Abaixo, trechos da entrevista do professor da UNB ao blog Viomundo.
Viomundo – Daria para traduzir pro “leiguês” como esse tipo de fraude é praticado?
Pedro Rezende
– Segundo o Rangel, nesse tipo de pregão, o lote de votos que será
retirado de um ou mais candidato-vítimas corresponde a um terço ou à
metade dos votos obtidos numa parcial de totalização por essas vítimas.
Esse lote é oferecido em leilão, com preço mínimo.
Pelo
que eu pude entender, complementado por outros depoimentos como o do
delegado Neto, o preço mínimo do lote varia conforme o cargo, a
porcentagem de seções eleitorais acumuladas para aquela parcial de
totalização e a posição das vítimas no ranking da totalização geral
divulgada até ali. Os lances, por telefone, precisam ser comunicados em
código, via nomes de animais, ou são invalidados se o participante na
linha falar diretamente em dinheiro. Quando o lance mínimo é coberto e o
lote arrematado, os votos correspondentes ao lote são subtraídos
diretamente do montante obtido pelos candidato-vítimas nessa parcial de
totalização, e somados ao montante correspondente do candidato que
arrematou o lote.
O perfil de
permissões do usuário, cujo ID e senha são vazados por quem organiza o
leilão para quem vai operar um pregão nesse leilão (o Rangel não seria o
único), dá a este operador a capacidade de congelar a inclusão desta
parcial no total geral divulgado.
Essas
parciais de totalização devem periodicamente ser alimentadas pelo
tribunal regional ao TSE, através do canal de VPN entre o TRE e o TSE,
já que nessa eleição o TSE, por motivos não divulgados, centralizou as
divulgações dos totais gerais para cada Estado, enquanto iam se
acumulando ao longo da fase de totalização. A parcial de totalização
sobre a qual se oferecem lotes fica então congelada para essa
transmissão até o arremate dos lotes oferecidos e à execução das
manipulações correspondentes aos lotes que foram arrematados.

*Bloco de dados:*
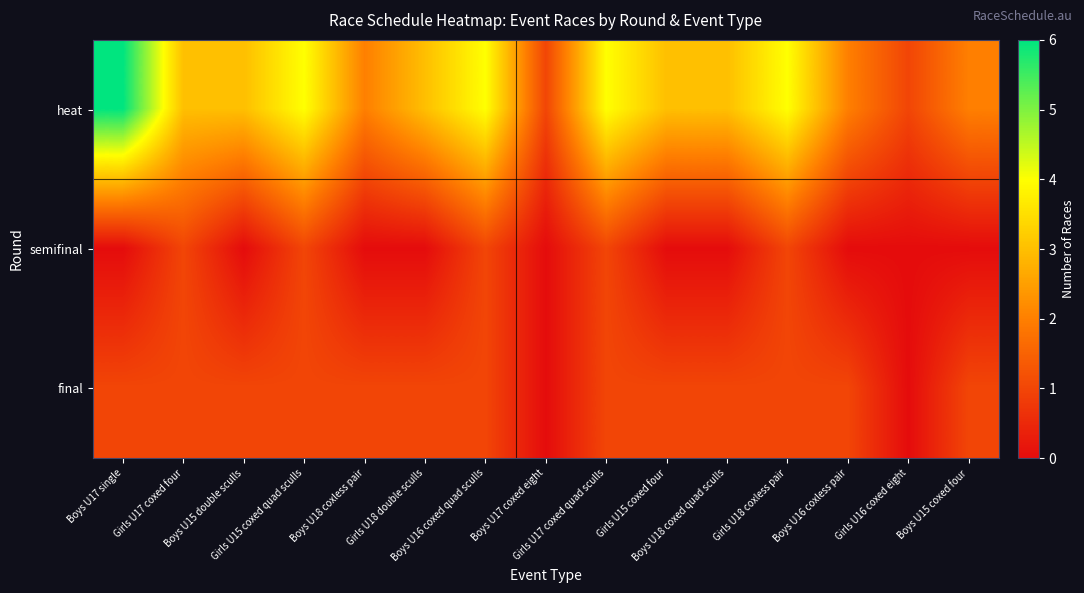

Reading right to left, what are all the values shown in this chart?

heat: Boys U15 coxed four=2	Girls U16 coxed eight=1	Boys U16 coxless pair=2	Girls U18 coxless pair=4	Boys U18 coxed quad sculls=3	Girls U15 coxed four=3	Girls U17 coxed quad sculls=4	Boys U17 coxed eight=1	Boys U16 coxed quad sculls=4	Girls U18 double sculls=3	Boys U18 coxless pair=2	Girls U15 coxed quad sculls=4	Boys U15 double sculls=3	Girls U17 coxed four=3	Boys U17 single=6
semifinal: Boys U15 coxed four=0	Girls U16 coxed eight=0	Boys U16 coxless pair=0	Girls U18 coxless pair=1	Boys U18 coxed quad sculls=0	Girls U15 coxed four=0	Girls U17 coxed quad sculls=1	Boys U17 coxed eight=0	Boys U16 coxed quad sculls=1	Girls U18 double sculls=0	Boys U18 coxless pair=0	Girls U15 coxed quad sculls=1	Boys U15 double sculls=0	Girls U17 coxed four=1	Boys U17 single=0
final: Boys U15 coxed four=1	Girls U16 coxed eight=0	Boys U16 coxless pair=1	Girls U18 coxless pair=1	Boys U18 coxed quad sculls=1	Girls U15 coxed four=1	Girls U17 coxed quad sculls=1	Boys U17 coxed eight=0	Boys U16 coxed quad sculls=1	Girls U18 double sculls=1	Boys U18 coxless pair=1	Girls U15 coxed quad sculls=1	Boys U15 double sculls=1	Girls U17 coxed four=1	Boys U17 single=1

*O que fazer:*
[a] No trecho da entrevista, de que forma os lances feitos por telefone precisam ser comunicados?
[b] Repita, sem nenhuma alteração, a parte do trecho da entrevista que abre com as palavras que contêm "Viomundo – Daria" e fecha com "por essas vítimas.".

*Respostas por item:*
[a] Em código, usando nomes de animais.

[b]
Viomundo – Daria para traduzir pro “leiguês” como esse tipo de fraude é praticado?
Pedro Rezende
– Segundo o Rangel, nesse tipo de pregão, o lote de votos que será
retirado de um ou mais candidato-vítimas corresponde a um terço ou à
metade dos votos obtidos numa parcial de totalização por essas vítimas.